- **Exercise**: Make an exact copy of every entry, leaving the pictures out.

- **Data for this task**:
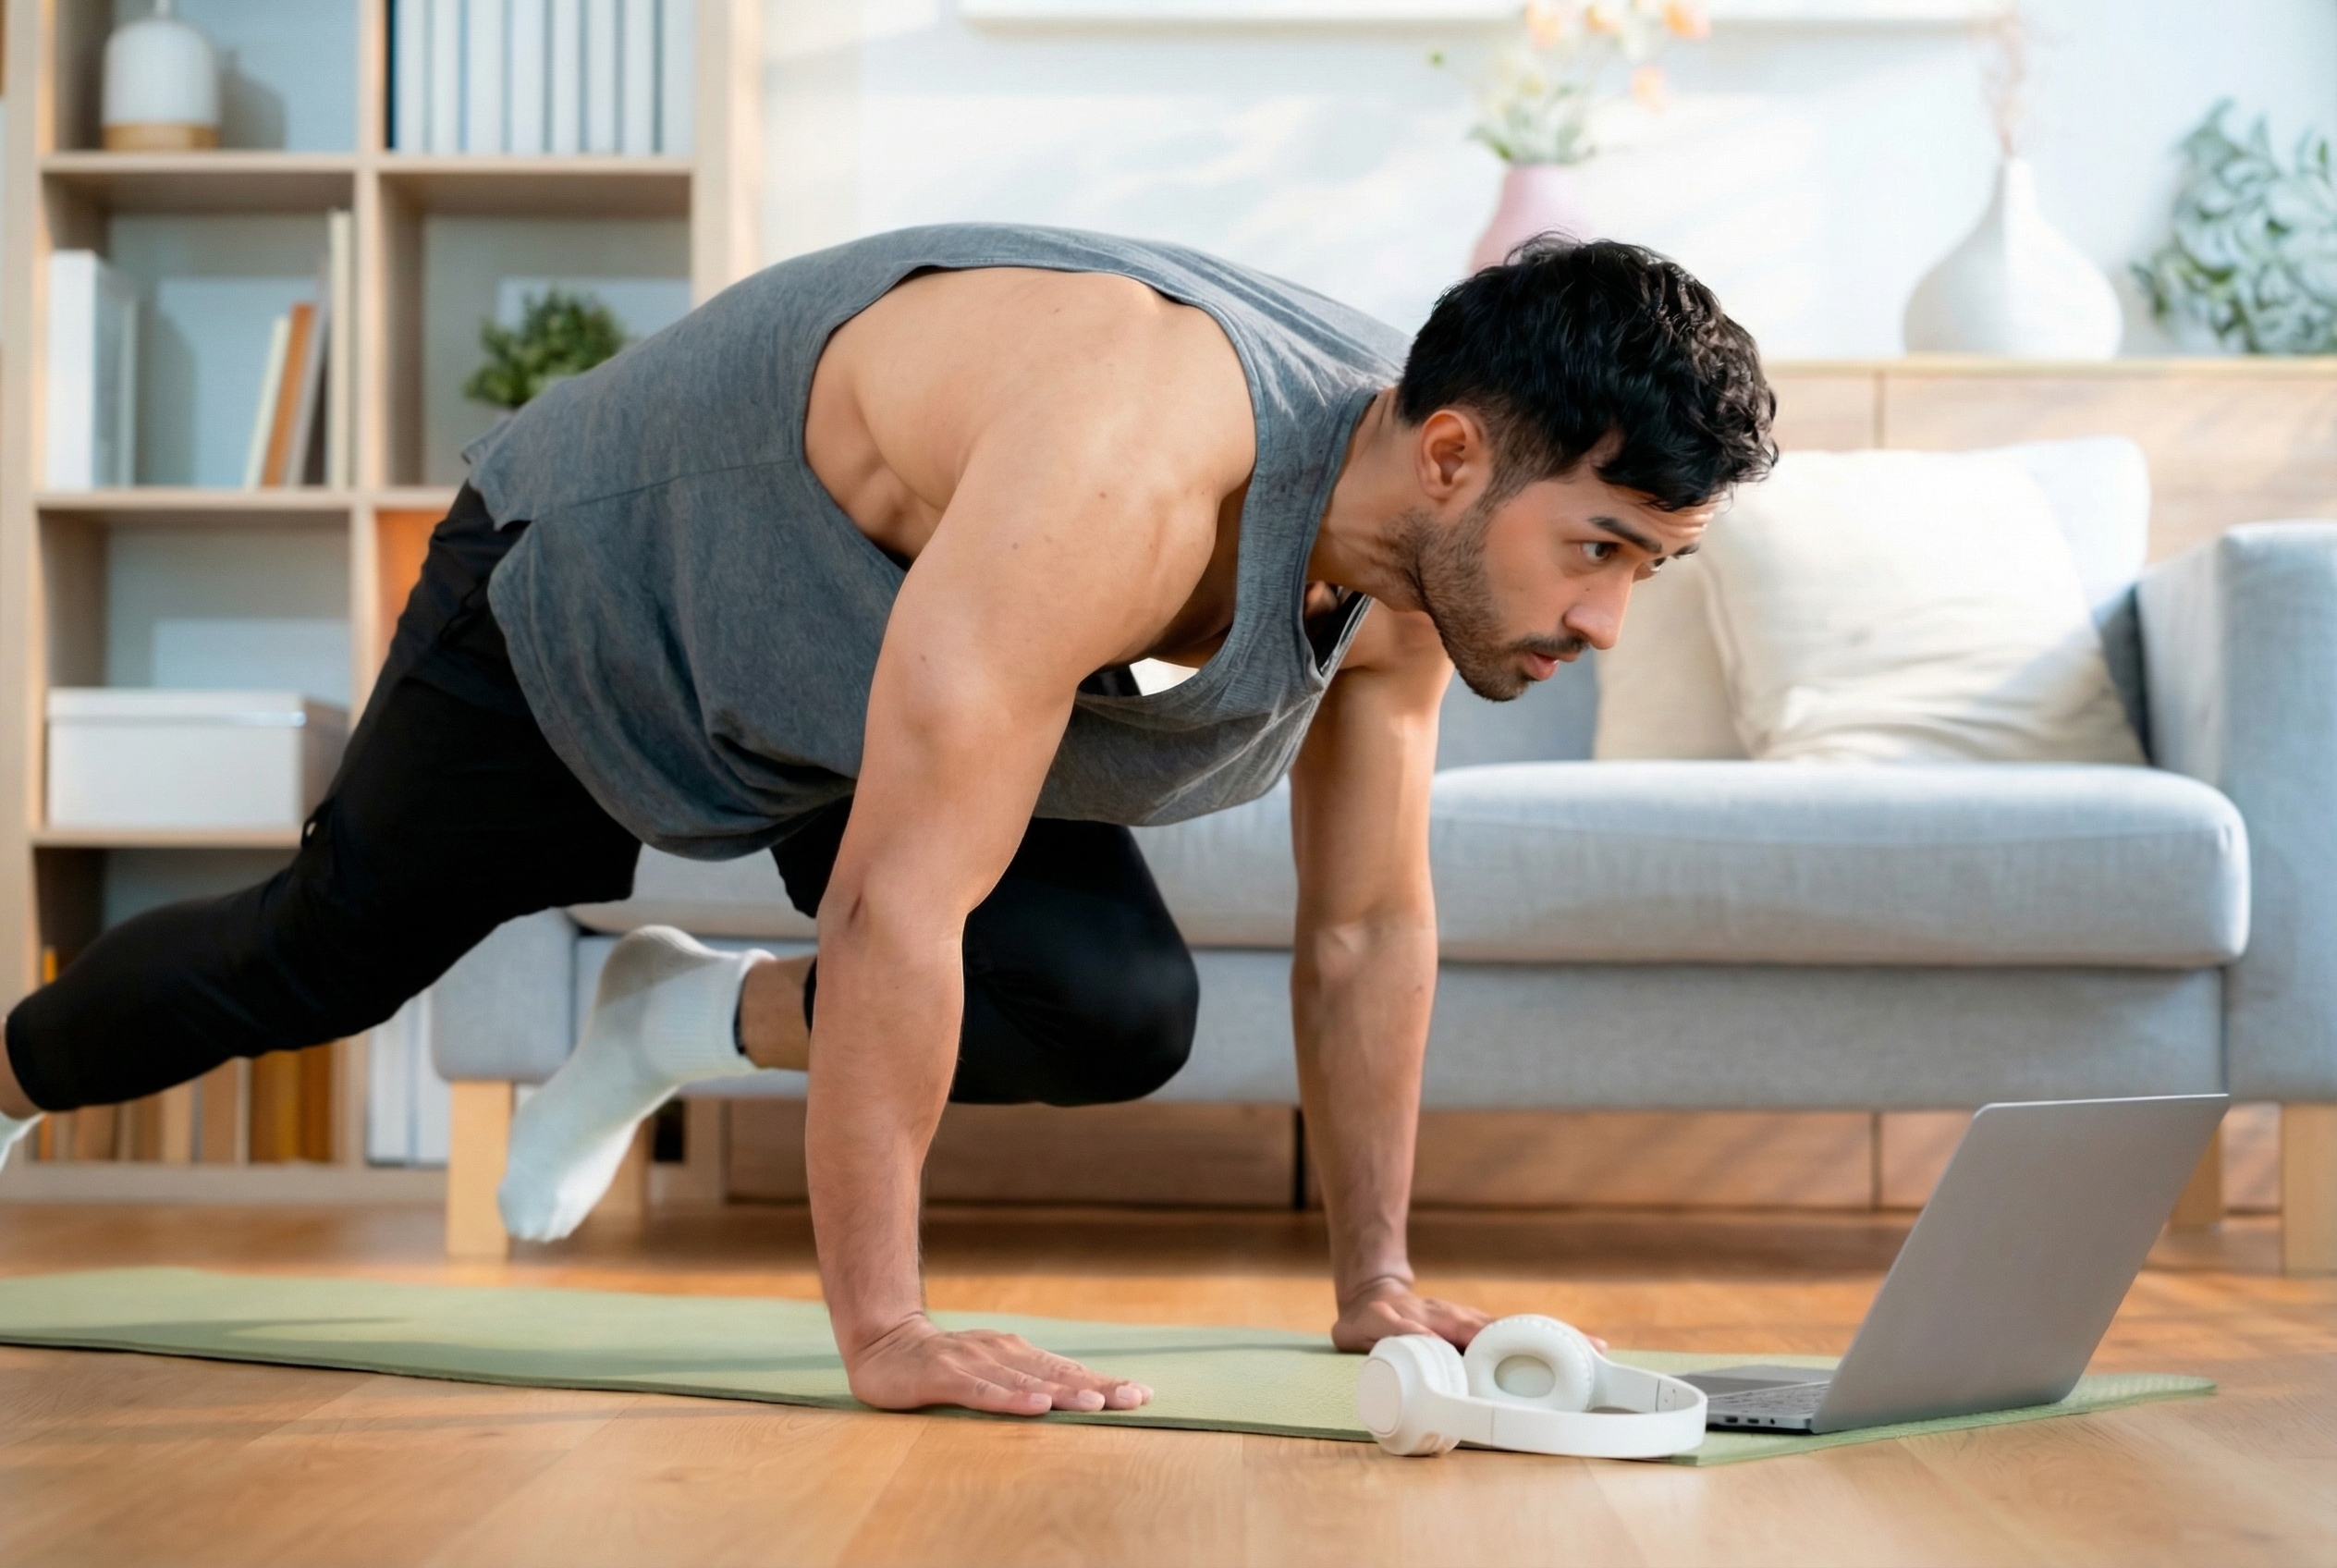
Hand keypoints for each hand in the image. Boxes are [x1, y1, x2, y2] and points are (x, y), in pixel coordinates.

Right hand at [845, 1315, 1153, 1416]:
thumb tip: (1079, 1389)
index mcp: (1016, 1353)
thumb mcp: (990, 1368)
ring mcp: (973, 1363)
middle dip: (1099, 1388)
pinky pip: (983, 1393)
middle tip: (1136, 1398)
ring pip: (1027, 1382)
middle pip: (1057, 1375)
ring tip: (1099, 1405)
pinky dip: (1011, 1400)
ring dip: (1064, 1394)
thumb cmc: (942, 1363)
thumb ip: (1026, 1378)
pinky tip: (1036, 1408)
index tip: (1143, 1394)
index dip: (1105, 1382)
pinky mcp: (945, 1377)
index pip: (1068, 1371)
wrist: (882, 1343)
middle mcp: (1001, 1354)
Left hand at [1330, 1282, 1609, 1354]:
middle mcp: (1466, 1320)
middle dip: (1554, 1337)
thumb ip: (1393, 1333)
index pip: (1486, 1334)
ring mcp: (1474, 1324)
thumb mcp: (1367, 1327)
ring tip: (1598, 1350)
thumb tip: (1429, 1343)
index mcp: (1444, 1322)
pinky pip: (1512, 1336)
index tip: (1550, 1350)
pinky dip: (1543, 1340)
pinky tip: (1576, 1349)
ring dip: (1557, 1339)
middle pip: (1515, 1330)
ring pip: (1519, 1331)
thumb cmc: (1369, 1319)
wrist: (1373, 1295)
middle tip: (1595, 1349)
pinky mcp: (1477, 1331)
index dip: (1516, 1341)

- **Written answer**:
Hand keypoints for each hand in the image. Boxes are [x1, y1, x2, y2] and points are (x, y), in pixel coordinates.

Right hand at [845, 1315, 1153, 1416]:
thumb tip: (1079, 1389)
index mcp: (1016, 1353)
thumb mcp: (990, 1368)
ring mcp: (973, 1363)
middle dip: (1099, 1388)
pinky pip: (983, 1393)
middle tip: (1136, 1398)
ring pip: (1027, 1382)
middle pip: (1057, 1375)
ring tip: (1099, 1405)
pinky dip: (1011, 1400)
ring dip: (1064, 1394)
thumb cmc: (942, 1363)
thumb ip: (1026, 1378)
pinky tip: (1036, 1408)
index tip: (1143, 1394)
index dip: (1105, 1382)
pinky mcp: (945, 1377)
index pip: (1068, 1371)
wrist: (882, 1343)
middle mcp: (1001, 1354)
Left hand at [1330, 1282, 1609, 1354]:
middle mcp: (1466, 1320)
middle dip: (1554, 1337)
thumb ip: (1393, 1333)
index pip: (1486, 1334)
ring mcp: (1474, 1324)
thumb mcp: (1367, 1327)
ring tip: (1598, 1350)
thumb tip: (1429, 1343)
index mcp: (1444, 1322)
pinky pip: (1512, 1336)
index tip: (1550, 1350)
pinky dip: (1543, 1340)
pinky tip: (1576, 1349)
ring dip: (1557, 1339)
middle pip: (1515, 1330)
ring pip: (1519, 1331)
thumb cmc: (1369, 1319)
wrist: (1373, 1295)
middle tip: (1595, 1349)
pinky mcp: (1477, 1331)
index dip: (1516, 1341)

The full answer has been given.